PASSAGE PROVIDED section start
Reputation: 3170
The raw string literals in C++11 are very nice, except that the obvious way to format them leads to a redundant newline \n
as the first character.
Consider this example:
some_code();
std::string text = R"(
This is the first line.
This is the second line.
This is the third line.
)";
more_code();
The obvious workaround seems so ugly:
some_code();
std::string text = R"(This is the first line.
This is the second line.
This is the third line.
)";
more_code();
Has anyone found an elegant solution to this?
Upvotes: 36
Views: 13640
Reputation: 10710
With C++20 this can now be implemented fully at compile-time by using a string literal operator template.
That has a few key benefits:
const char (&)[N]
) - like normal character literals in C++; so no std::array
shenanigans and lifetime issues.Usage Example: godbolt
std::cout << R"(
a
b
c
d
)"_M << std::endl;
/* Will print the following:
a
b
c
d
*/
// The type of R"(...)"_M is const char (&)[N],
// so it can be used like a normal string literal:
std::cout << std::size(R"(asdf)"_M) << std::endl;
// (will print 5)
constexpr std::string_view str = R"(
foo
bar
)"_M;
// str == "foo\nbar"
// also works with wchar_t, char8_t, char16_t and char32_t literals:
std::wcout << LR"(
foo
bar
)"_M;
std::wcout << std::endl;
Normally it's not possible to pass string literals as template arguments, e.g.:
template<const char* str>
void foo();
// ill-formed
foo<"bar">();
But with C++20 we can now have class-type template arguments, and those could be constant-initialized from a string literal.
That in combination with the new string literal operator templates makes it possible to get the entire string literal as a template parameter:
template<class _char_type, std::size_t size>
struct string_wrapper {
using char_type = _char_type;
consteval string_wrapper(const char_type (&arr)[size]) {
std::ranges::copy(arr, str);
}
char_type str[size];
};
template<string_wrapper str>
consteval decltype(auto) operator"" _M() {
/*...*/
}
// R"(foobar)"_M
// would now result in the following code:
// operator"" _M<string_wrapper<char, 7>{"foobar"}>()
PASSAGE PROVIDED section end
RECORD EXCERPTS section start
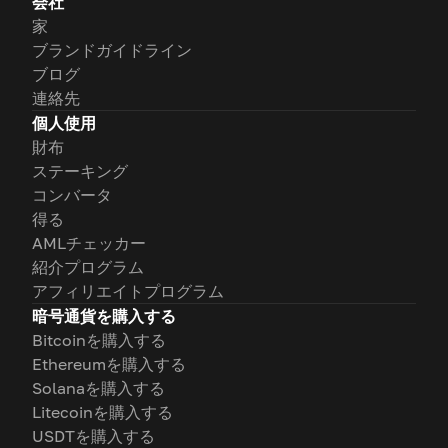
会社
家
ブランドガイドライン
ブログ
連絡先
個人使用
財布
ステーキング
コンバータ
得る
AMLチェッカー
紹介プログラム
アフィリエイトプログラム
暗号通貨を購入する
Bitcoinを購入する
Ethereumを購入する
Solanaを購入する
Litecoinを購入する
USDTを購入する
RECORD EXCERPTS section end
WHAT YOU NEED TO DO:
a. Answer these from the raw string literal thread:
(i) What redundant character does the opening post say ends up first in the string?
(ii) According to the code comment, what does `std::cout << std::size(R"(asdf)"_M) << std::endl;` print?
(iii) What is the name of the struct template used to pass the string literal as a template parameter?
b. Write the next part of the raw string literal thread, picking up after its final code comment.
The listing has nothing to do with the raw string literal thread.

ANSWERS TO THE PROBLEMS:
a.
(i) A newline, `\n`.
(ii) 5.
(iii) `string_wrapper`.

b.
Having both the length and the individual characters as constant expressions enables us now to compute the required size for the unindented string fully at compile-time and storing the resulting string in another template parameter (so that we merely need to return a reference to the final string value):
// unindents the individual lines of a raw string literal
// e.g. unindent_string(" \n a\n b\n c\n") -> "a\nb\nc"
template<class char_type>
consteval std::vector<char_type> unindent_string(string_view<char_type> str) {
/* ... */
}
// returns the size required for the unindented string
template<class char_type>
consteval std::size_t unindent_string_size(string_view<char_type> str) {
/* ... */
}
// used for sneakily creating and storing
// the unindented string in a template parameter.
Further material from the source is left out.